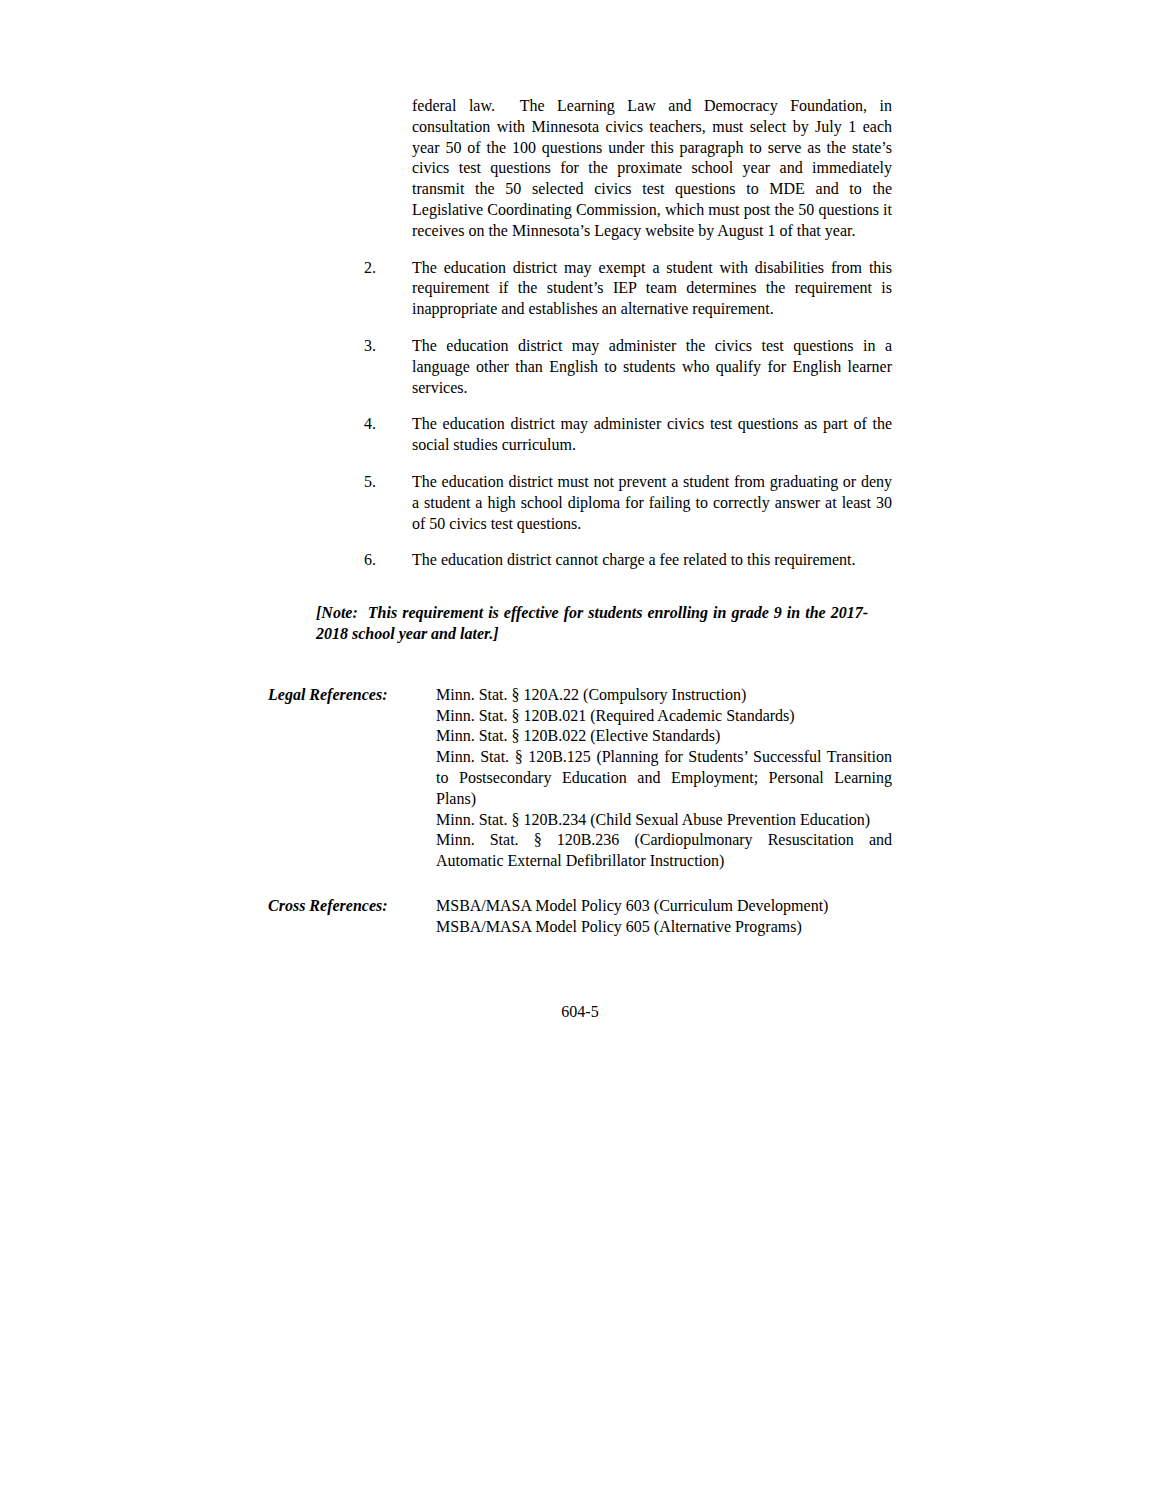federal law. The Learning Law and Democracy Foundation, in consultation with Minnesota civics teachers, must select by July 1 each year 50 of the 100 questions under this paragraph to serve as the state’s civics test questions for the proximate school year and immediately transmit the 50 selected civics test questions to MDE and to the Legislative Coordinating Commission, which must post the 50 questions it receives on the Minnesota’s Legacy website by August 1 of that year.
2.
The education district may exempt a student with disabilities from this requirement if the student’s IEP team determines the requirement is inappropriate and establishes an alternative requirement.
3.
The education district may administer the civics test questions in a language other than English to students who qualify for English learner services.
4.
The education district may administer civics test questions as part of the social studies curriculum.
5.
The education district must not prevent a student from graduating or deny a student a high school diploma for failing to correctly answer at least 30 of 50 civics test questions.
6.
The education district cannot charge a fee related to this requirement.
[Note: This requirement is effective for students enrolling in grade 9 in the 2017-2018 school year and later.]
Legal References:
Minn. Stat. § 120A.22 (Compulsory Instruction)
Minn. Stat. § 120B.021 (Required Academic Standards)
Minn. Stat. § 120B.022 (Elective Standards)
Minn. Stat. § 120B.125 (Planning for Students’ Successful Transition to Postsecondary Education and Employment; Personal Learning Plans)
Minn. Stat. § 120B.234 (Child Sexual Abuse Prevention Education)
Minn. Stat. § 120B.236 (Cardiopulmonary Resuscitation and Automatic External Defibrillator Instruction)
Cross References:
MSBA/MASA Model Policy 603 (Curriculum Development)
MSBA/MASA Model Policy 605 (Alternative Programs)
604-5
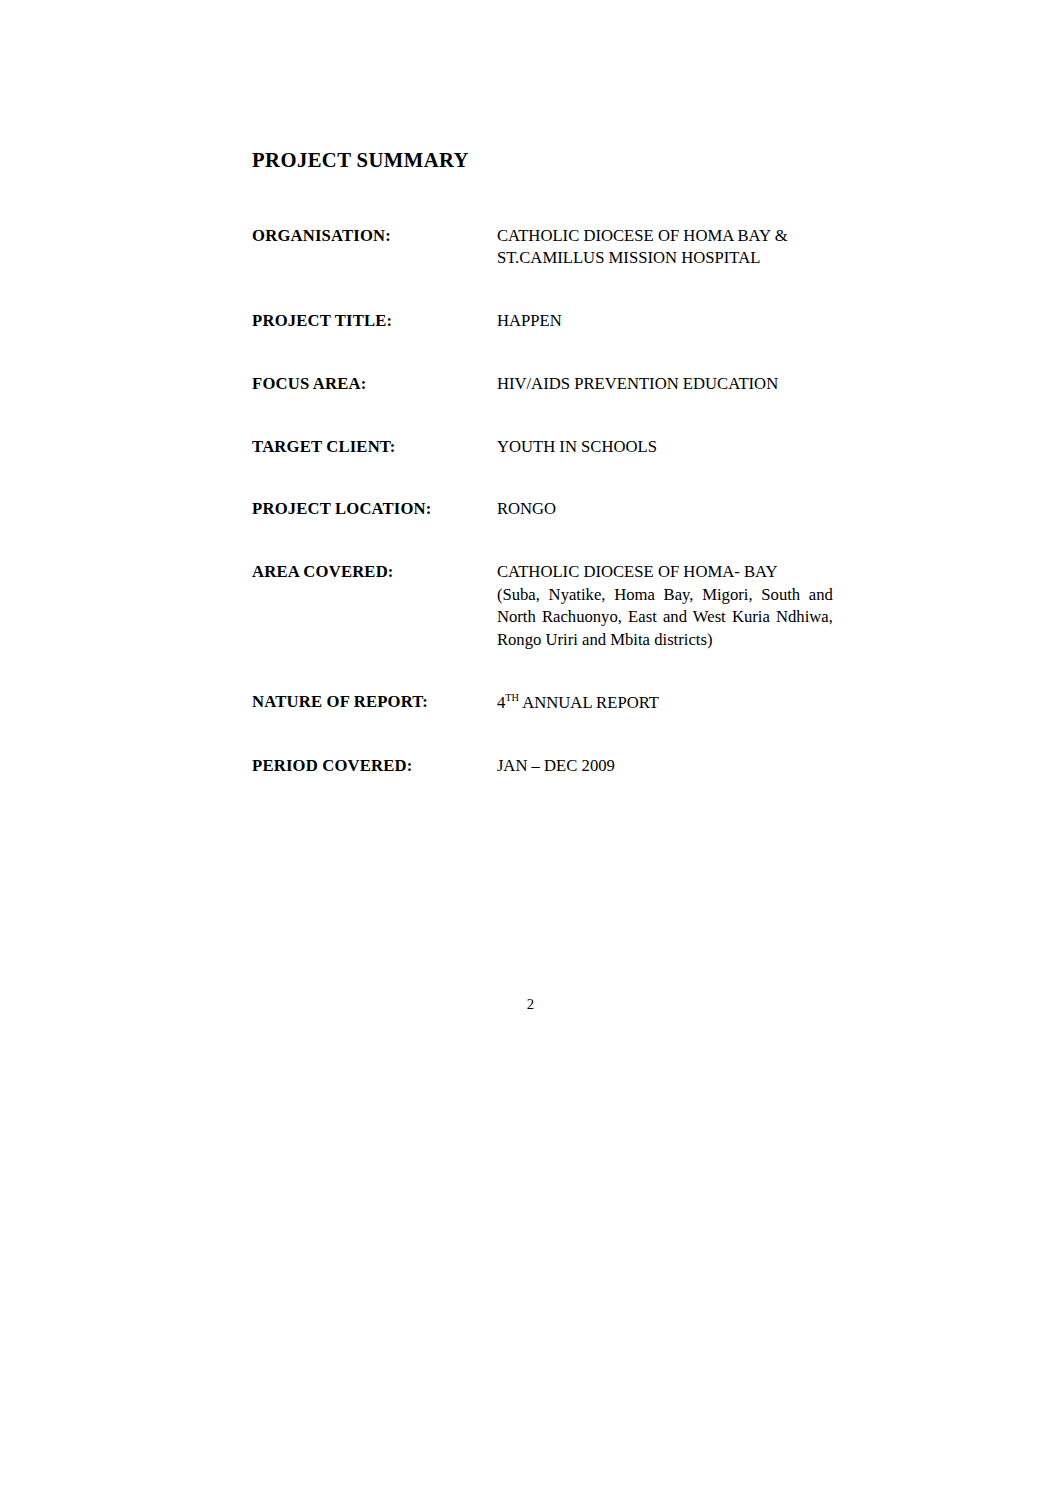PROJECT SUMMARY
| ORGANISATION: | CATHOLIC DIOCESE OF HOMA BAY & ST.CAMILLUS MISSION HOSPITAL |
| PROJECT TITLE: | HAPPEN |
| FOCUS AREA: | HIV/AIDS PREVENTION EDUCATION |
| TARGET CLIENT: | YOUTH IN SCHOOLS |
| PROJECT LOCATION: | RONGO |
| AREA COVERED: | CATHOLIC DIOCESE OF HOMA- BAY (Suba, Nyatike, Homa Bay, Migori, South and North Rachuonyo, East and West Kuria Ndhiwa, Rongo Uriri and Mbita districts) |
| NATURE OF REPORT: | 4 TH ANNUAL REPORT |
| PERIOD COVERED: | JAN – DEC 2009 |
2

────────────────────

## WORK REQUIRED
Excluding images, output exactly the lines from the one that holds "PROJECT SUMMARY" through the final line of the material, both ends included.

## THE ANSWER
PROJECT SUMMARY
| ORGANISATION: | CATHOLIC DIOCESE OF HOMA BAY & ST.CAMILLUS MISSION HOSPITAL |
| PROJECT TITLE: | HAPPEN |
| FOCUS AREA: | HIV/AIDS PREVENTION EDUCATION |
| TARGET CLIENT: | YOUTH IN SCHOOLS |
| PROJECT LOCATION: | RONGO |
| AREA COVERED: | CATHOLIC DIOCESE OF HOMA- BAY (Suba, Nyatike, Homa Bay, Migori, South and North Rachuonyo, East and West Kuria Ndhiwa, Rongo Uriri and Mbita districts) |
| NATURE OF REPORT: | 4 TH ANNUAL REPORT |
| PERIOD COVERED: | JAN – DEC 2009 |
2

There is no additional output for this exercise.